Investors who don’t like drama may want to steer clear of Valeant Pharmaceuticals (VRX). It has teamed up with hedge fund manager Bill Ackman, of all people, to facilitate the acquisition of Allergan (AGN), and things have gotten ugly. Things have become so ugly, in fact, Allergan has taken legal action against both Ackman and Valeant. Perhaps even worse, VRX stock is back near multi-month lows after Thursday’s near-7% plunge, spurred by a disappointing forecast for the remainder of 2014 and all of 2015.

Given all of that, VRX stock looks like it hardly belongs on a list of biotech stocks to buy. What gives? Respectfully to Valeant Pharmaceuticals, it’s relatively clear the company is sandbagging its outlook in order maintain what’s a string of at least 14 earnings beats. The stock’s pullback since its February peak and the recent move under the 200-day moving average line (green) all sets up an entry opportunity.

Anika Therapeutics (ANIK)

ANIK stock

With a mere market cap of $603 million, it’s not like Anika Therapeutics (ANIK) turns a lot of heads within the world of biotech stocks. However, it’s still one of the few great biotech stocks to buy, for value-based reasons.

Shares of ANIK plunged 17% over the course of Thursday and Friday after reporting Q2’s numbers after the market closed on Wednesday. Clearly, the market didn’t like what it heard. Operating income grew 61%, from $9.4 million a year earlier to $15.2 million. Per share of ANIK stock, income grew from 40 cents to 60 cents per share, topping estimates of 57 cents. Revenue improved from $20.8 million in the second quarter of 2013 to $26.3 million this time around.

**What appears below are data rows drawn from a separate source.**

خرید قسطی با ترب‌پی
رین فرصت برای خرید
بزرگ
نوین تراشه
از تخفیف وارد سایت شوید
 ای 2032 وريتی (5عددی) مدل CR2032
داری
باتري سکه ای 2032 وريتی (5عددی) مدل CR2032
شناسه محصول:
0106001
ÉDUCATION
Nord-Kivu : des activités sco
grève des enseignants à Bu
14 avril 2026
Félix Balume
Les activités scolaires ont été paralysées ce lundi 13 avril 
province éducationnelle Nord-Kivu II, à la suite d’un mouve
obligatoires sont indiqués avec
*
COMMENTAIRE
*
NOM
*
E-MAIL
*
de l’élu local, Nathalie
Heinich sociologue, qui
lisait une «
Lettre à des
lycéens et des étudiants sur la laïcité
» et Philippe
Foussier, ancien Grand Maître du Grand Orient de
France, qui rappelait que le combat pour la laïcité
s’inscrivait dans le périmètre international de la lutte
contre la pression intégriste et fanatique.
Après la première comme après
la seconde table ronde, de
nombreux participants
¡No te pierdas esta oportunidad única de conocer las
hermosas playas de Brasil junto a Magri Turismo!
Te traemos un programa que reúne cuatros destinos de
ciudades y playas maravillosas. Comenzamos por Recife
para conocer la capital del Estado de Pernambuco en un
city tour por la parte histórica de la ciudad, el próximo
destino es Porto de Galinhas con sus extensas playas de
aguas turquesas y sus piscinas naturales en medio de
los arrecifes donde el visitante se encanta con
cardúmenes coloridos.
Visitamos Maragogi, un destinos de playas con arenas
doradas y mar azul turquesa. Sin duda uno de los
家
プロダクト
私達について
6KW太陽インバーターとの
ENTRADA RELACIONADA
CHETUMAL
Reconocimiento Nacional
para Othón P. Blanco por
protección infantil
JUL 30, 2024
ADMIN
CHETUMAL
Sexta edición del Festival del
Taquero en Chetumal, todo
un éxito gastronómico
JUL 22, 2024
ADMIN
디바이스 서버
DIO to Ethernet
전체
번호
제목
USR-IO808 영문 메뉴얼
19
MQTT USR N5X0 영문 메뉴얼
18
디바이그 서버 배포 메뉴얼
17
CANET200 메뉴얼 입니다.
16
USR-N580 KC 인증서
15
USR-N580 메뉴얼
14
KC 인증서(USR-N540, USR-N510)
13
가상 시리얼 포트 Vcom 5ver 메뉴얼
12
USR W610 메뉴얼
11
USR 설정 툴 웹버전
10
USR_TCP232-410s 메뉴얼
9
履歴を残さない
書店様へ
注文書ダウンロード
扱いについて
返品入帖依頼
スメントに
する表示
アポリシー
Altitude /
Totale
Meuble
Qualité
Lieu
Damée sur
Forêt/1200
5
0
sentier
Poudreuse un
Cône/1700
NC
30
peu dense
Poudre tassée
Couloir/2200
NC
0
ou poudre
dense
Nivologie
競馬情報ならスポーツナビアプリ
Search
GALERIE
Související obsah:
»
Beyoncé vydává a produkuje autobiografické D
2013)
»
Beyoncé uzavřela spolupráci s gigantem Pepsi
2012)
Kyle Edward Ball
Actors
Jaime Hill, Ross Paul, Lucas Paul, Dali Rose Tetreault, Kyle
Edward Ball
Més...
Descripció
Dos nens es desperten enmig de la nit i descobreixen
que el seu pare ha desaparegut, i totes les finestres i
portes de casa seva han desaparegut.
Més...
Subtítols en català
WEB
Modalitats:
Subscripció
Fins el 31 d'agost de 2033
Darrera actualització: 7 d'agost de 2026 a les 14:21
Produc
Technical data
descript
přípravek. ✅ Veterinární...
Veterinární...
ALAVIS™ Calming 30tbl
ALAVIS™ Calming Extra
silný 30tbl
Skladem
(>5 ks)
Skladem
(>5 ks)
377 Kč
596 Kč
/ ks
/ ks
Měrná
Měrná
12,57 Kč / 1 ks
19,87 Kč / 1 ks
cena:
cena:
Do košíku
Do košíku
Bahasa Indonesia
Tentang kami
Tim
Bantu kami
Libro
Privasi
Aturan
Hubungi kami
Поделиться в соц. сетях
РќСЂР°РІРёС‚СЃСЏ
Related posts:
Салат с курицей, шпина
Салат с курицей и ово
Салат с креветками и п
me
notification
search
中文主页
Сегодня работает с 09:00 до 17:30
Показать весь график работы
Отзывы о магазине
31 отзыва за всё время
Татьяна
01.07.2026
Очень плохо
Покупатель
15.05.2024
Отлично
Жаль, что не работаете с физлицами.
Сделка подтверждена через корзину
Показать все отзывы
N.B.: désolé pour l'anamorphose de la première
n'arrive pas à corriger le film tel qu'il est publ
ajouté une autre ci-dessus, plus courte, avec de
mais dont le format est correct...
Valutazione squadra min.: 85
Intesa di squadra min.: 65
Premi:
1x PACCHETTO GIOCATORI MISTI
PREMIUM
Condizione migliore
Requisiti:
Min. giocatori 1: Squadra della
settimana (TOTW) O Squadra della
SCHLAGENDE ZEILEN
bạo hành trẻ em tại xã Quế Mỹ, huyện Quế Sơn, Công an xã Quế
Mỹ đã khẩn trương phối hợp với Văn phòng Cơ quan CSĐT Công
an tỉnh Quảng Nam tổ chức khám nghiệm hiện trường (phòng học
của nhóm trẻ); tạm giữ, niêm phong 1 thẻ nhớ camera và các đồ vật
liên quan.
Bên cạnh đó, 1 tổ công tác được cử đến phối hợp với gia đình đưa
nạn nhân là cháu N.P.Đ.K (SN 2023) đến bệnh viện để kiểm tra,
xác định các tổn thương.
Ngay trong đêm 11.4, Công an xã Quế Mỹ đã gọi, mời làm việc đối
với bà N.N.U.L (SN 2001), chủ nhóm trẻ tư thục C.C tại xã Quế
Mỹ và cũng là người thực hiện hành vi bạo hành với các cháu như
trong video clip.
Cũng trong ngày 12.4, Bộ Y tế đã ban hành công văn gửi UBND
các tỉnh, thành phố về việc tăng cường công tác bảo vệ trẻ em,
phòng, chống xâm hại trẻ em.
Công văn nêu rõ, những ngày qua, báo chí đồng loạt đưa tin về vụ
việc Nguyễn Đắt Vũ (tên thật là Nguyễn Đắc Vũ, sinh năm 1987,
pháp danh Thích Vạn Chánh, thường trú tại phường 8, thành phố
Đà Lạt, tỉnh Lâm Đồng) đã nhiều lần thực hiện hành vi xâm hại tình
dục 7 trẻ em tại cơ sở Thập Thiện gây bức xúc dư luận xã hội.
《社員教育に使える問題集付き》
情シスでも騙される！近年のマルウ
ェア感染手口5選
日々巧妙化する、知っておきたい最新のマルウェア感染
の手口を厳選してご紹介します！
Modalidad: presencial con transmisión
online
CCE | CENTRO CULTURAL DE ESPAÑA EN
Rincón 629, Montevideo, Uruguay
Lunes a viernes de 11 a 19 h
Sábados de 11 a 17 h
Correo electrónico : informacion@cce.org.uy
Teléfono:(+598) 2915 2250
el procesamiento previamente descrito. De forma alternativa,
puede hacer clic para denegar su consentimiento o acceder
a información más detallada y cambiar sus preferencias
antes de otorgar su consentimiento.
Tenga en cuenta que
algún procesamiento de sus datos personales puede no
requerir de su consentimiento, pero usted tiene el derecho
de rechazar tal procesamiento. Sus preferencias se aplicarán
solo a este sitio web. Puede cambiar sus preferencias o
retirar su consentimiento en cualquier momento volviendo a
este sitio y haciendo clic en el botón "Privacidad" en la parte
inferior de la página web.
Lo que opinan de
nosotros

So why in the world did traders protest the results with a steep selloff? Great question. They were outstanding by all standards, and it’s not like there’s a valuation issue; ANIK stock is priced at a palatable trailing P/E of 19.0 and a forward-looking one of 23.2 (which woefully underestimates the growth Anika Therapeutics has proven it’s capable of producing). The potential for a rapid rebound makes this one of the top biotech stocks to buy here at the onset of August.

As of this writing, James Brumley did not hold a position in any of the aforementioned securities.